Determining Vector Dimensionality

  • Number of dimensions for the embeddings must be selected
  • Dimensionality selection often done ad hoc, or with grid search
  • 2 through 7 dimensions were tested and compared by testing accuracy and qualitatively

Model Performance: 2D

  • 2 dimensions had best accuracy, but failed to capture meaning
  • Closest embeddings to the embedding for “awful”:
word cosine similarity
awful 1.0
lame 1.0
alcoholic 1.0
sadly 0.99
relevant 0.99
are 0.99

Model Performance: 2D vs 7D

  • 7 Dimensions had similar accuracy to 2, but better embedding performance
Table 1: Closest Words By Dimensionality
(a) 2 Dimensions
reference word closest words
awful lame, alcoholic, sadly, relevant, are
mediocre effort, turkey, terrible, stereotype, repeat
perfect lovers, sing, manager, bath, donald
favorite deeply, roud, marie, polanski, poetry
(b) 7 Dimensions
reference word closest words
awful ultimately, painful, sorry, fake, nowhere
mediocre teeth, incompetent, main, disappointing, generous
perfect great, seeking, freedom, tremendous, excellent
favorite paulie, excellent, necessary, great, seeking

Data and Visualization

Conclusion

The development and analysis of the word embedding model for classifying IMDB movie reviews demonstrated promising results. The optimal number of embedding dimensions was identified as 7, achieving an accuracy of 87.34% on the test dataset. This was determined through extensive experimentation, revealing that higher dimensions, such as 7, provided competitive and consistent accuracy. The model’s performance is noteworthy, given the constraints of training on only the top 5000 most common words, minimal data preprocessing, and limiting input sequences to the first 500 words of each review. These factors illustrate the model’s robustness and effectiveness in capturing the semantic relationships within the data.

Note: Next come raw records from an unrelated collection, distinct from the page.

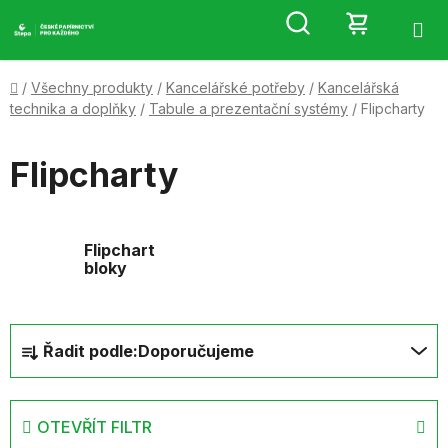
Přejít
Hledat
NÁKUP
na
obsah
KOŠÍK
Domů
/
Všechny produkty
/
Kancelářské potřeby
/
Kancelářská
technika a doplňky
/
Tabule a prezentační systémy
/
Flipcharty
Flipcharty
Flipchart
bloky
Ř
Řadit podle:
Doporučujeme
a
z
e
OTEVŘÍT FILTR
n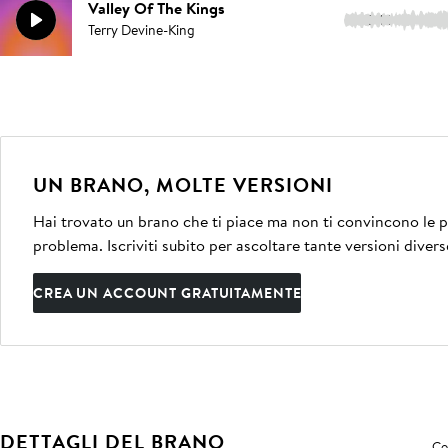
Valley Of The Kings
2:16
Terry Devine-King
UN BRANO, MOLTE VERSIONI
Hai trovato un brano che ti piace ma non ti convincono le pe
problema. Iscriviti subito per ascoltare tante versioni divers
CREA UN ACCOUNT GRATUITAMENTE
DETTAGLI DEL BRANO
Co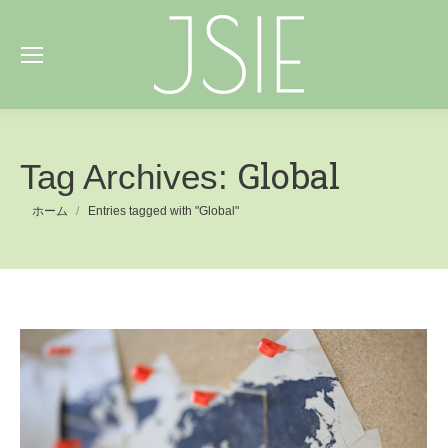
Global
Tag Archives:
You are here:
ホーム
Entries tagged with "Global"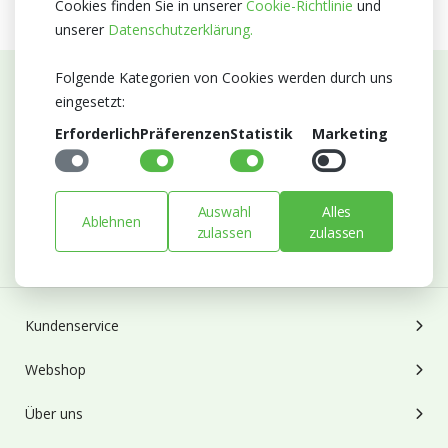
Cookies finden Sie in unserer
Cookie-Richtlinie
und
unserer
Datenschutzerklärung.
Folgende Kategorien von Cookies werden durch uns
eingesetzt:
Abonnieren Sie unseren Newsletter
Erforderlich
Präferenzen
Statistik
Marketing
Bleiben Sie auf dem Laufenden mit Neuigkeiten und
Entwicklungen von Blumengroßhandel Heyl
E-mail
Auswahl
Alles
Ablehnen
zulassen
zulassen
Abonnieren
Kundenservice
Webshop
Über uns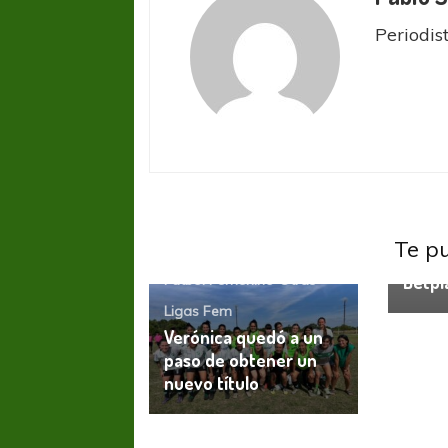
Periodis
Fútbo
Fútbol
Améri
Te p
conqu
Betpl
Fútbol Femenino
Otras
Ligas Fem
Verónica quedó a un
paso de obtener un
nuevo título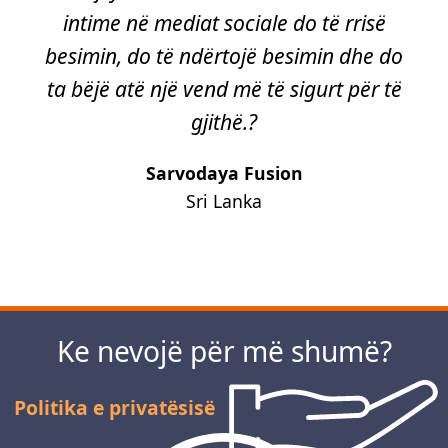
intime në mediat sociale do të rrisë
besimin, do të ndërtojë besimin dhe do
ta bëjë atë një vend më të sigurt për të
gjithë.?
Sarvodaya Fusion
Sri Lanka
Përpara
Ke nevojë për më shumë?
Politika e privatësisë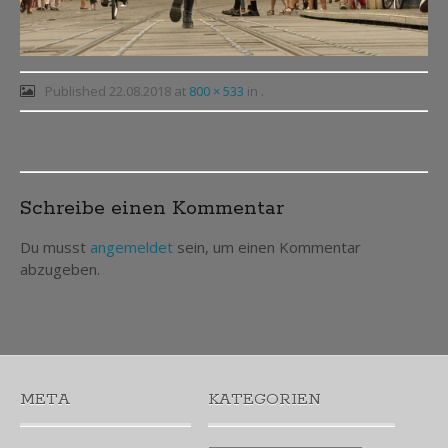
Published
22.08.2018
at
800 × 533
in
.
Post
Schreibe einen Kommentar
navigation
Du musst
angemeldet
sein, um einen Kommentar
abzugeben.
META
KATEGORIEN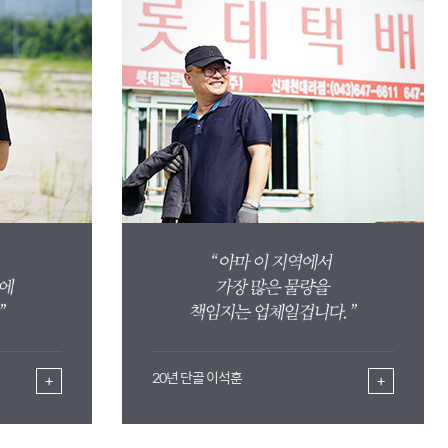
20년 단골 이석훈
+
+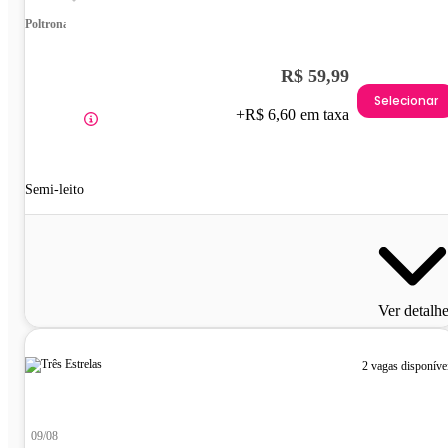
Poltrona
R$ 59,99
Selecionar
+R$ 6,60 em taxa
Semi-leito
Ver detalh
2 vagas disponíve
09/08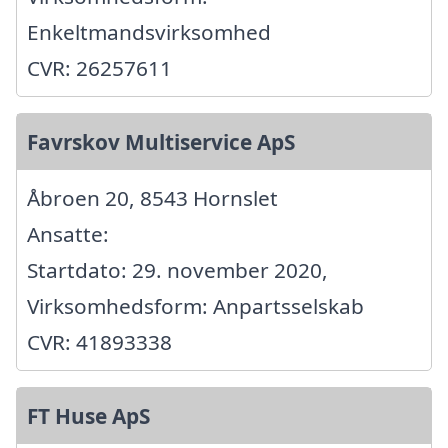
Enkeltmandsvirksomhed
CVR: 26257611
Favrskov Multiservice ApS
Åbroen 20, 8543 Hornslet
Ansatte:
Startdato: 29. november 2020,
Virksomhedsform: Anpartsselskab
CVR: 41893338
FT Huse ApS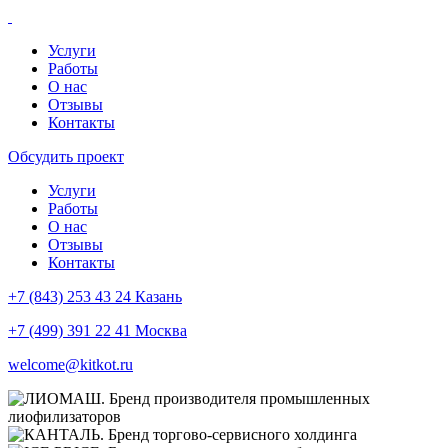
Услуги
Работы
О нас
Отзывы
Контакты
Обсудить проект
Услуги
Работы
О нас
Отзывы
Контакты
+7 (843) 253 43 24 Казань
+7 (499) 391 22 41 Москва
welcome@kitkot.ru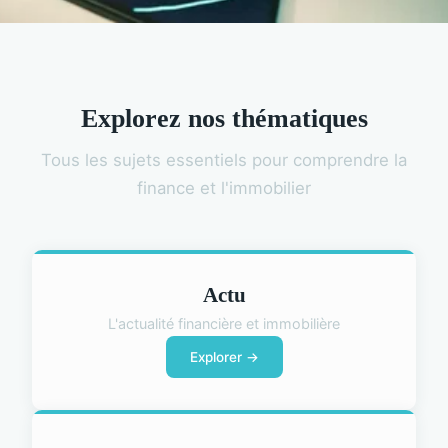
Explorez nos thématiques
Tous les sujets essentiels pour comprendre la
finance et l'immobilier
Actu
L'actualité financière et immobilière
Explorer →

Furthermore, the embedding similarity results showed that the model could meaningfully capture semantic relationships, as evidenced by the coherent and relevant similar words found for terms like “awful,” “mediocre,” “perfect,” and “favorite.” The final training session, capped at 10 epochs, ensured the model did not overfit, maintaining its accuracy and reliability. Overall, the model’s strong performance under constrained conditions highlights its potential for practical applications in sentiment analysis, offering an efficient and effective solution for understanding and categorizing movie reviews.